Regia di Andrei Tarkovsky vedi scheda film
Una delle opere più poetiche e delicate del cineasta russo, in pieno sviluppo delle tematiche già trattate nel precedente Stalker (1979).
Anche in questo capolavoro, Tarkovskij pone al centro di tutto la Fede, intesa non tanto come atto religioso quanto come intima volizione.
Il regista torna a denunciare fortemente la totale apatia e assenza di spiritualità della società moderna, ormai crogiolata nel “feticismo delle merci”.

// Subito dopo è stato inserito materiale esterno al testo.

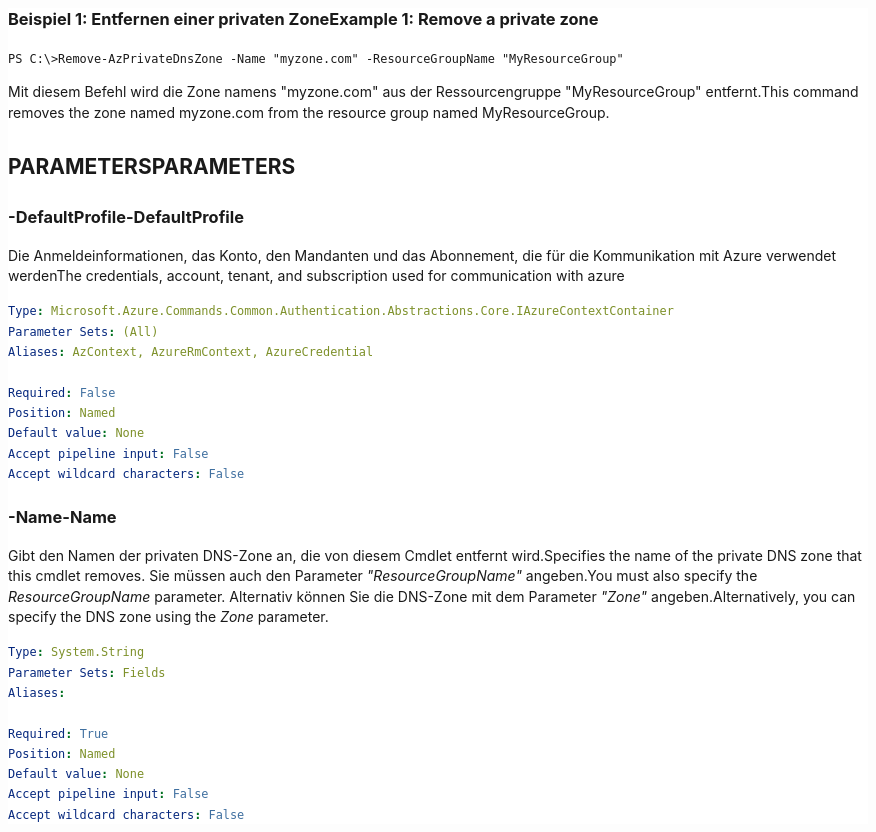 ### <span data-ttu-id="2c7c9-117">Beispiel 1: Entfernen einer privaten Zone</span><span class="sxs-lookup"><span data-stu-id="2c7c9-117">Example 1: Remove a private zone</span></span>
```
PS C:\>Remove-AzPrivateDnsZone -Name "myzone.com" -ResourceGroupName "MyResourceGroup"
```

<span data-ttu-id="2c7c9-118">Mit diesem Befehl wird die Zone namens "myzone.com" aus der Ressourcengruppe "MyResourceGroup" entfernt.</span><span class="sxs-lookup"><span data-stu-id="2c7c9-118">This command removes the zone named myzone.com from the resource group named MyResourceGroup.</span></span>

## <span data-ttu-id="2c7c9-119">PARAMETERS</span><span class="sxs-lookup"><span data-stu-id="2c7c9-119">PARAMETERS</span></span>

### <span data-ttu-id="2c7c9-120">-DefaultProfile</span><span class="sxs-lookup"><span data-stu-id="2c7c9-120">-DefaultProfile</span></span>
<span data-ttu-id="2c7c9-121">Die Anmeldeinformationen, das Konto, den Mandanten und das Abonnement, die für die Kommunikation mit Azure verwendet werden</span><span class="sxs-lookup"><span data-stu-id="2c7c9-121">The credentials, account, tenant, and subscription used for communication with azure</span></span>

```yaml
Type: Microsoft.Azure.Commands.Common.Authentication.Abstractions.Core.IAzureContextContainer
Parameter Sets: (All)
Aliases: AzContext, AzureRmContext, AzureCredential

Required: False
Position: Named
Default value: None
Accept pipeline input: False
Accept wildcard characters: False
```

### <span data-ttu-id="2c7c9-122">-Name</span><span class="sxs-lookup"><span data-stu-id="2c7c9-122">-Name</span></span>
<span data-ttu-id="2c7c9-123">Gibt den Namen der privaten DNS-Zone an, die von diesem Cmdlet entfernt wird.</span><span class="sxs-lookup"><span data-stu-id="2c7c9-123">Specifies the name of the private DNS zone that this cmdlet removes.</span></span>
<span data-ttu-id="2c7c9-124">Sie müssen auch den Parameter *"ResourceGroupName"* angeben.</span><span class="sxs-lookup"><span data-stu-id="2c7c9-124">You must also specify the *ResourceGroupName* parameter.</span></span>
<span data-ttu-id="2c7c9-125">Alternativ können Sie die DNS-Zone mit dem Parameter *"Zone"* angeben.</span><span class="sxs-lookup"><span data-stu-id="2c7c9-125">Alternatively, you can specify the DNS zone using the *Zone* parameter.</span></span>

```yaml
Type: System.String
Parameter Sets: Fields
Aliases:

Required: True
Position: Named
Default value: None
Accept pipeline input: False
Accept wildcard characters: False
```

Tarkovskij predica una riappropriazione di se stessi attraverso la ritualità e la potenza interiore dei gesti, una tendenza all’universalizzazione positiva ormai abbandonata per lo storicismo materiale e contingente.
Tarkovskij ci invita invece a tornare a credere nel miracolo, nel trascendente e in quel contatto intimo con noi stessi, ormai portati ad una ricerca dell’io meramente esterna e proiettata sull'”altro” piuttosto che verso “l’interno”.
In questa società puramente esteriore, l’estremo atto d’amore e di Fede incondizionato e disinteressato di Alexander, per il riscatto e la salvezza dell’intera umanità, viene totalmente frainteso.
Il suo mutismo è attribuito alla follia, una “malattia” che spaventa gli uomini per la sua purezza e li porta ad internare questo “pazzo”.
Ma in realtà abbiamo solo un uomo che ha smesso di parlare un linguaggio puramente esteriore, per utilizzare quello universale della spiritualità, che tanto spaventa la società moderna.
Un non linguaggio che viene totalmente travisato e un atto che anche questa volta non può che risolversi con la purificazione del fuoco.